A comparative analysis of asymmetrically clipped orthogonal frequency division multiplexing (ACO-OFDM) and proposed coded ACO-OFDM (CACO-OFDM) for intensity modulation (IM) and direct detection (DD) indoor optical wireless communication (OWC) is presented. CACO-OFDM is an extended version of ACO-OFDM. Existing OWC-OFDM techniques are basically classified based on the data assigned to subcarriers and the approach of converting bipolar real signal to unipolar real positive signal. In ACO-OFDM subcarrier assignment is performed by assigning information only on the odd subcarriers and setting the even subcarriers to zeros.
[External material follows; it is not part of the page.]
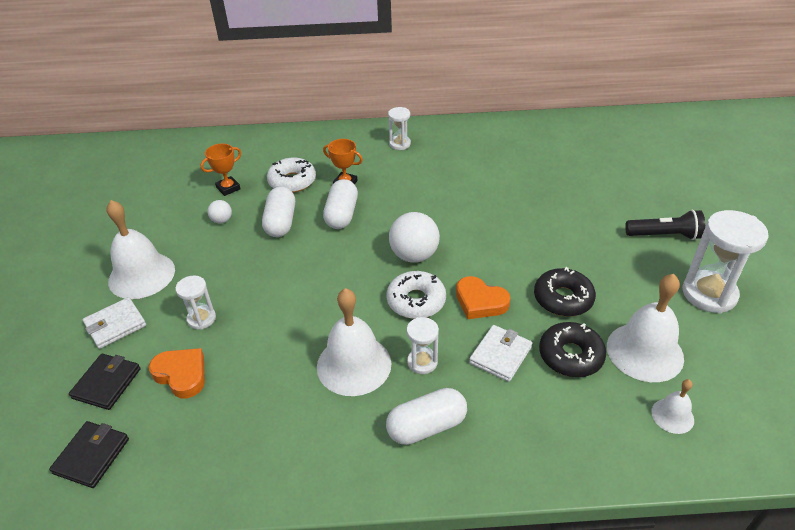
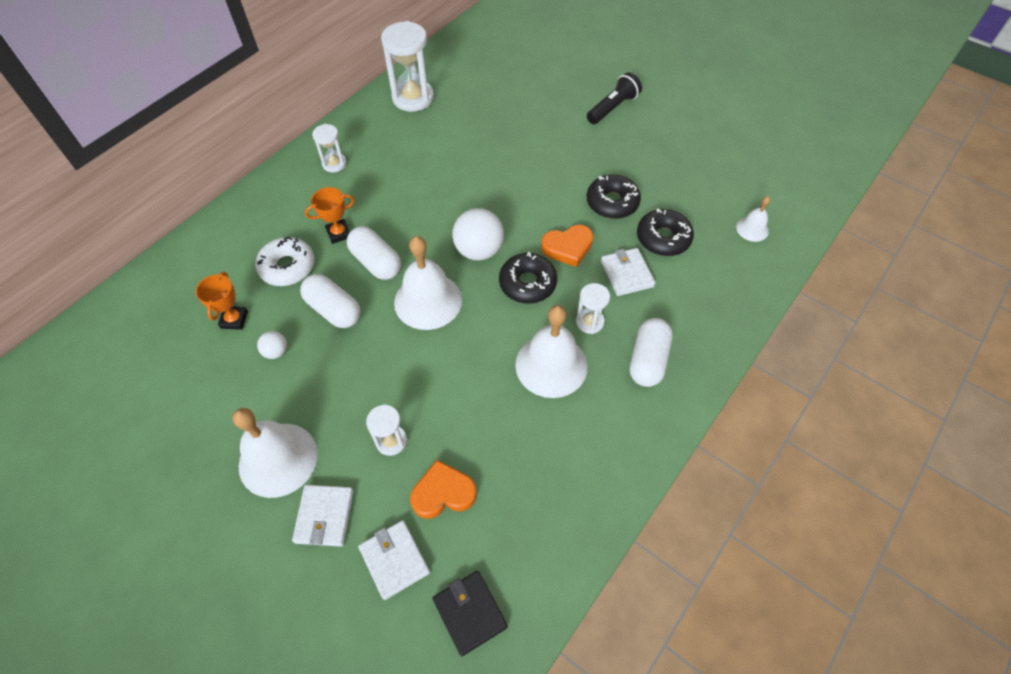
camera: 50 degrees left, 15 degrees up
(107, 383) = (394, 560): black wallet -> white wallet
(416, 301) = (527, 283): white donut -> black donut
(644, 351) = (695, 200): white bell -> white bell (428, 301)
(709, 294) = (682, 132): white hourglass -> white hourglass (413, 98)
Conversion of bipolar real signal to unipolar real positive signal is performed by clipping the amplitude of the negative samples at zero. In general clipping results in clipping noise which may degrade the performance. But the performance of ACO-OFDM is not degraded due to its design feature and the clipping noise is present only in the even subcarriers which are orthogonal to the data present in the odd subcarriers. In proposed approach convolutional coding a class of channel coding is introduced to for better performance of the system by attaining the targeted BER at the lower value of the transmitted power. Application of convolutional coding and hard decision Viterbi decoder results in a power efficient system. ACO-OFDM and CACO-OFDM are analysed and simulated for 4, 16, 64 and 256-QAM in the presence of AWGN channel. Performance is investigated by plotting E b(elec) /N o versus BER and E b(opt) /N o for BER of 10-4 versus normalized bandwidth. It has been observed that CACO-OFDM is more power efficient as compared to ACO-OFDM. Therefore power efficiency of the ACO-OFDM can be further improved by using coding techniques.